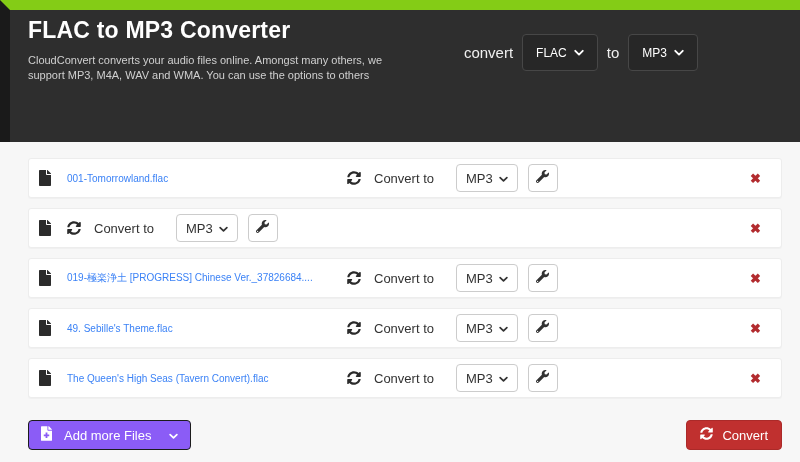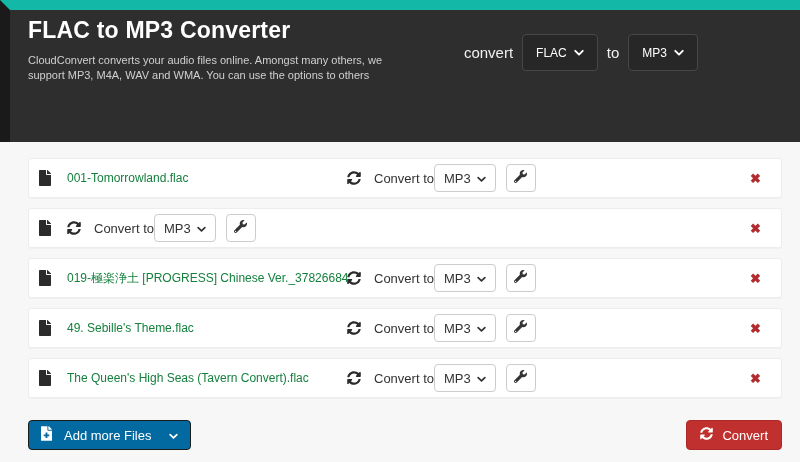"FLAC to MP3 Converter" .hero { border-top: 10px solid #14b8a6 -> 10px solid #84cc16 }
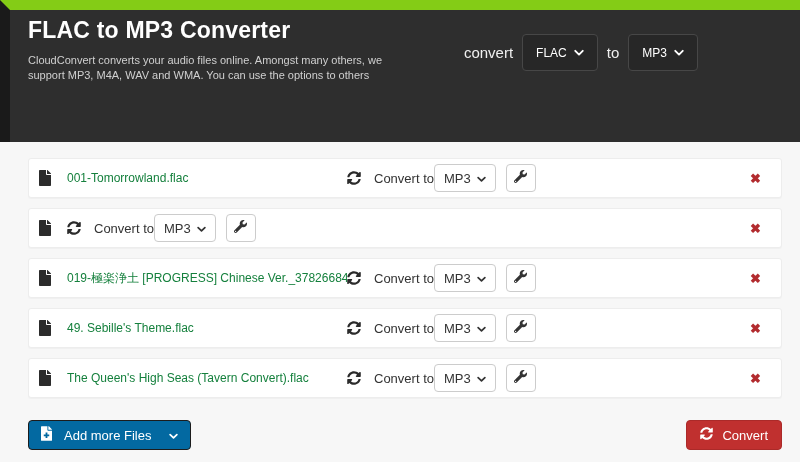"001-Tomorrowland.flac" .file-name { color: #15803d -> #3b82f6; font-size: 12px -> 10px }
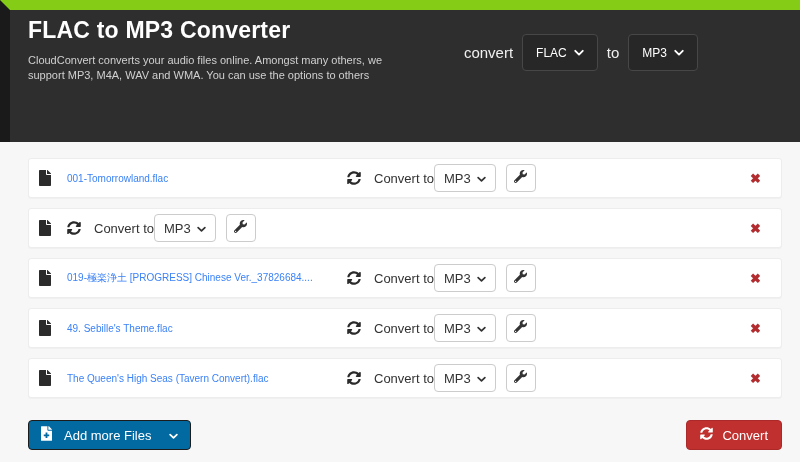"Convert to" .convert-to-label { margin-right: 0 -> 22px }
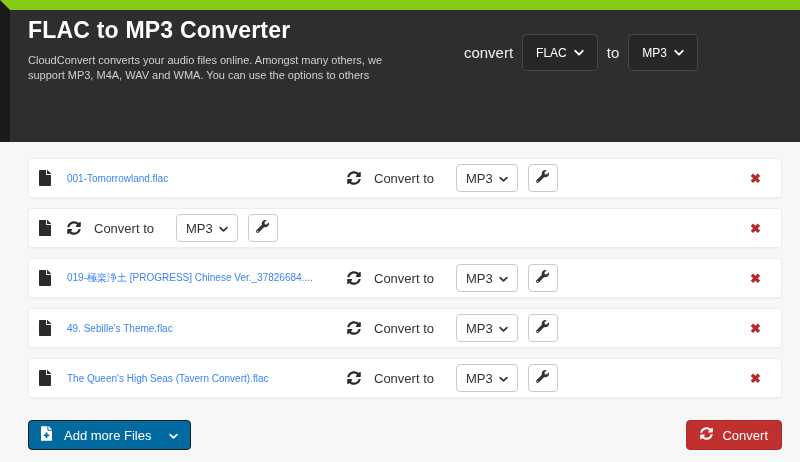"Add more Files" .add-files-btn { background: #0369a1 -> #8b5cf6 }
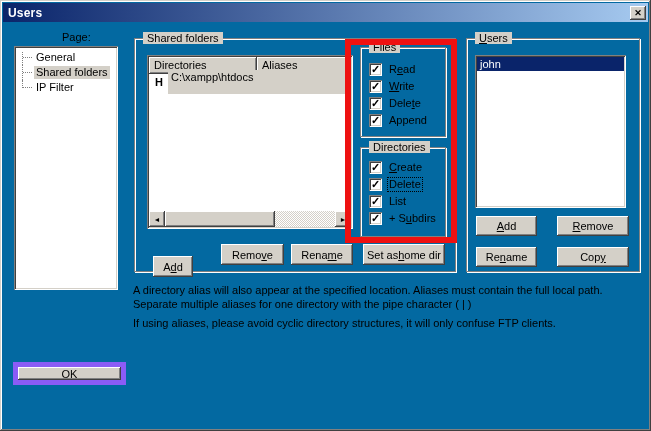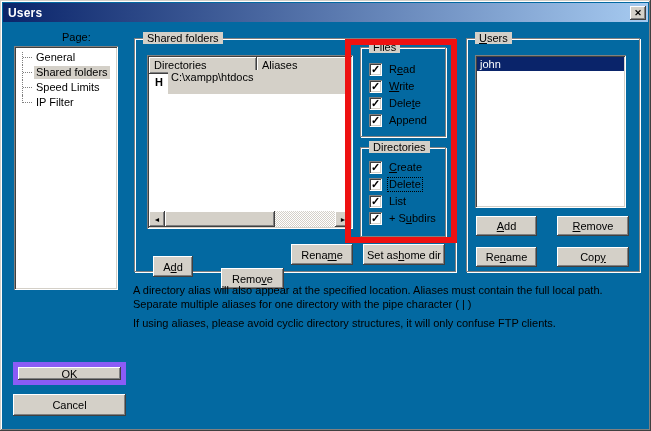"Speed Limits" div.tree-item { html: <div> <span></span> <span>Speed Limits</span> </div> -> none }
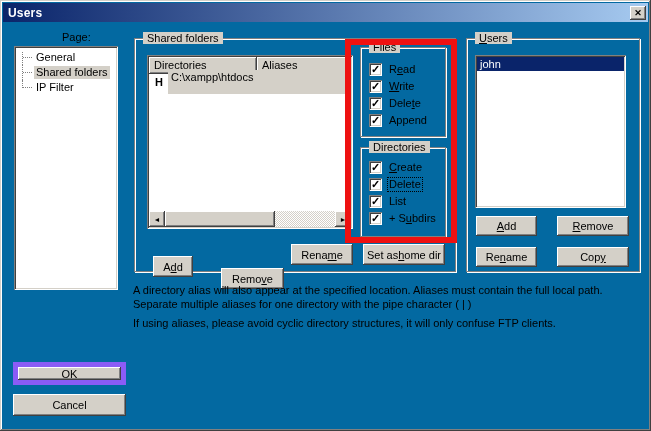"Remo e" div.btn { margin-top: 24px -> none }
* * *
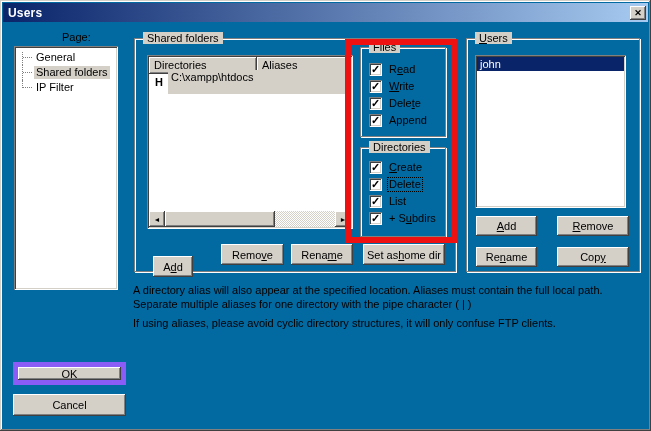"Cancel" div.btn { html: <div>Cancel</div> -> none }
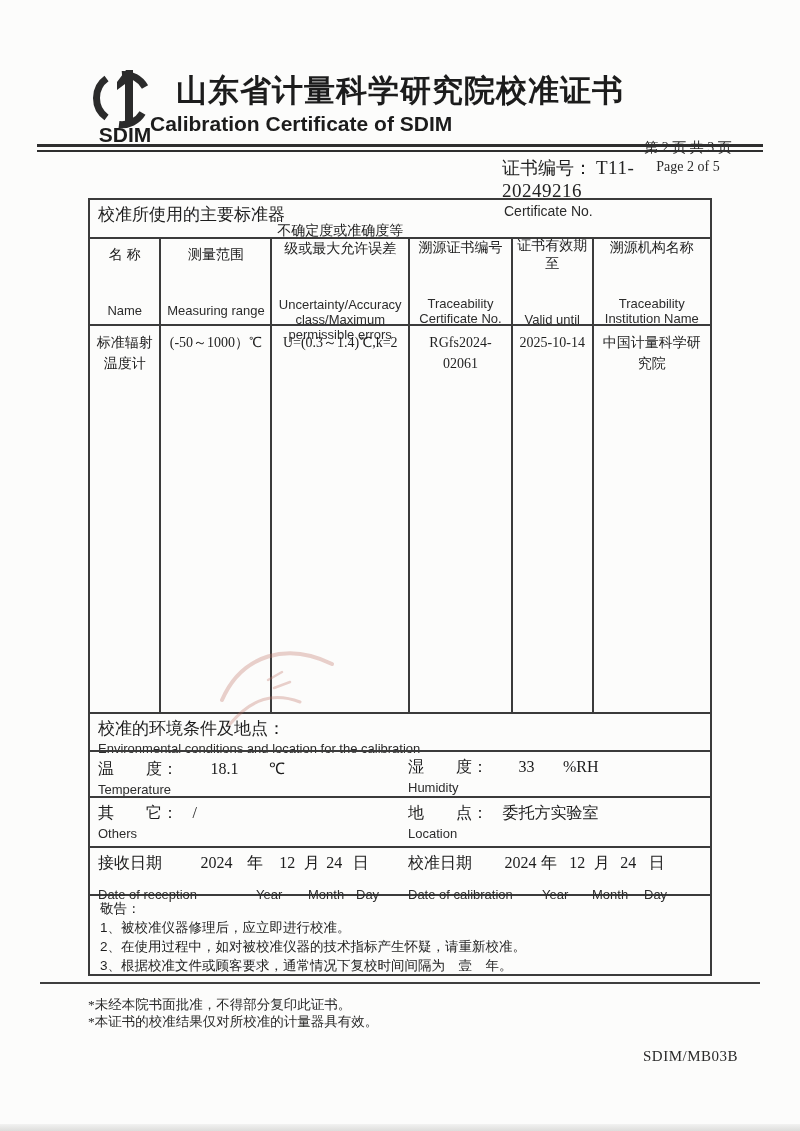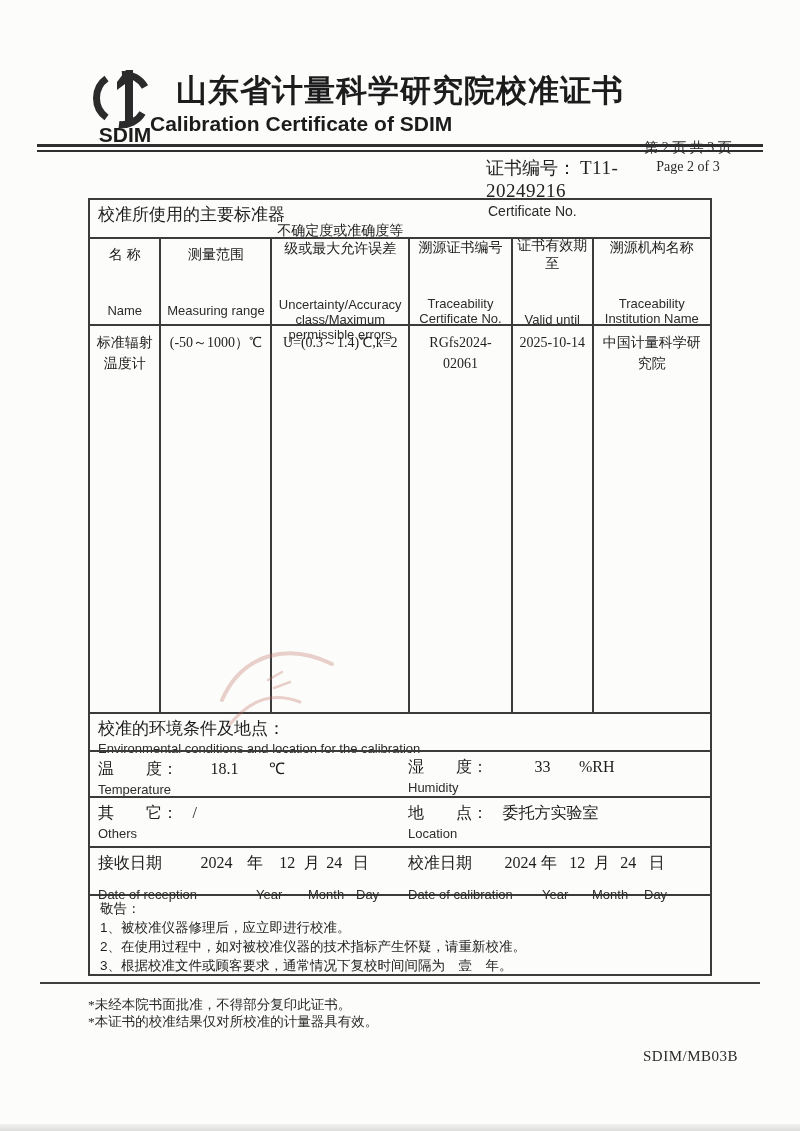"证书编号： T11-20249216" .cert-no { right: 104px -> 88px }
---
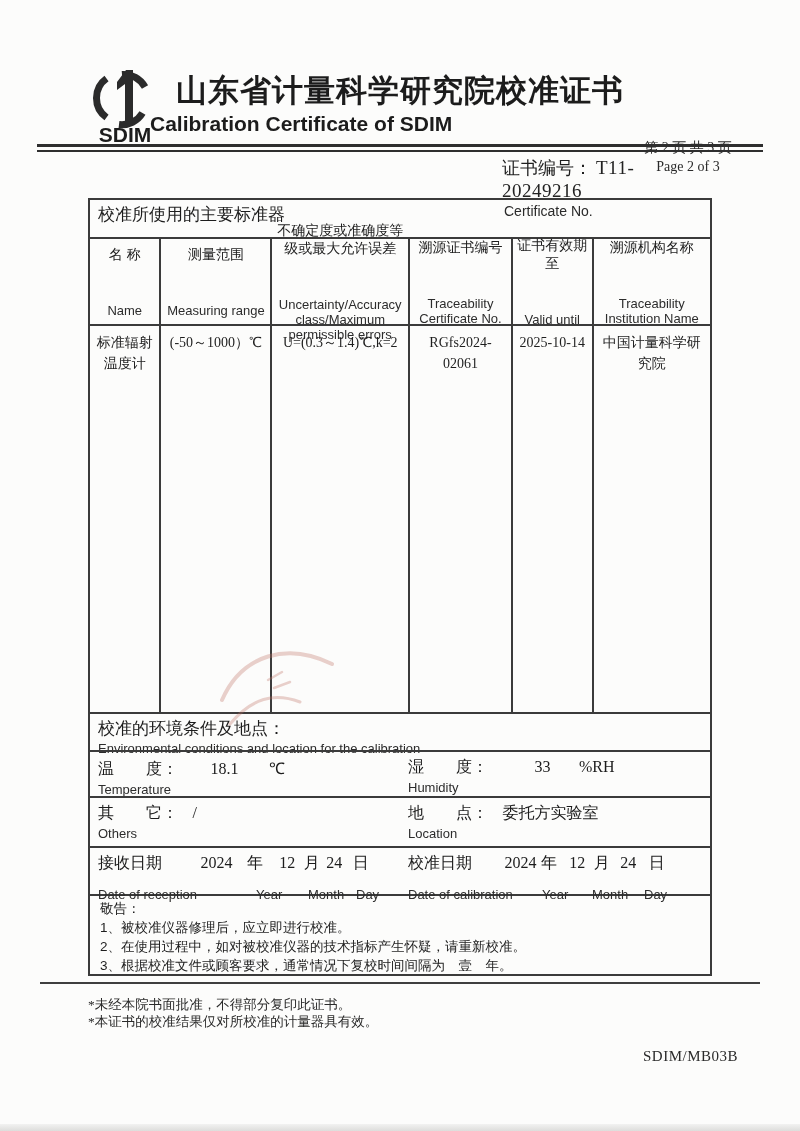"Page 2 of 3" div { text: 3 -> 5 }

Work to be completed:
The stretch above running from the line with "color: #15803d ->" through the line with "margin-top: 24px ->" is all you should copy, exactly, leaving out the pictures.

Exercise response:
"001-Tomorrowland.flac" .file-name { color: #15803d -> #3b82f6; font-size: 12px -> 10px }
"Convert to" .convert-to-label { margin-right: 0 -> 22px }
"Add more Files" .add-files-btn { background: #0369a1 -> #8b5cf6 }
"Speed Limits" div.tree-item { html: <div> <span></span> <span>Speed Limits</span> </div> -> none }
"Remo e" div.btn { margin-top: 24px -> none }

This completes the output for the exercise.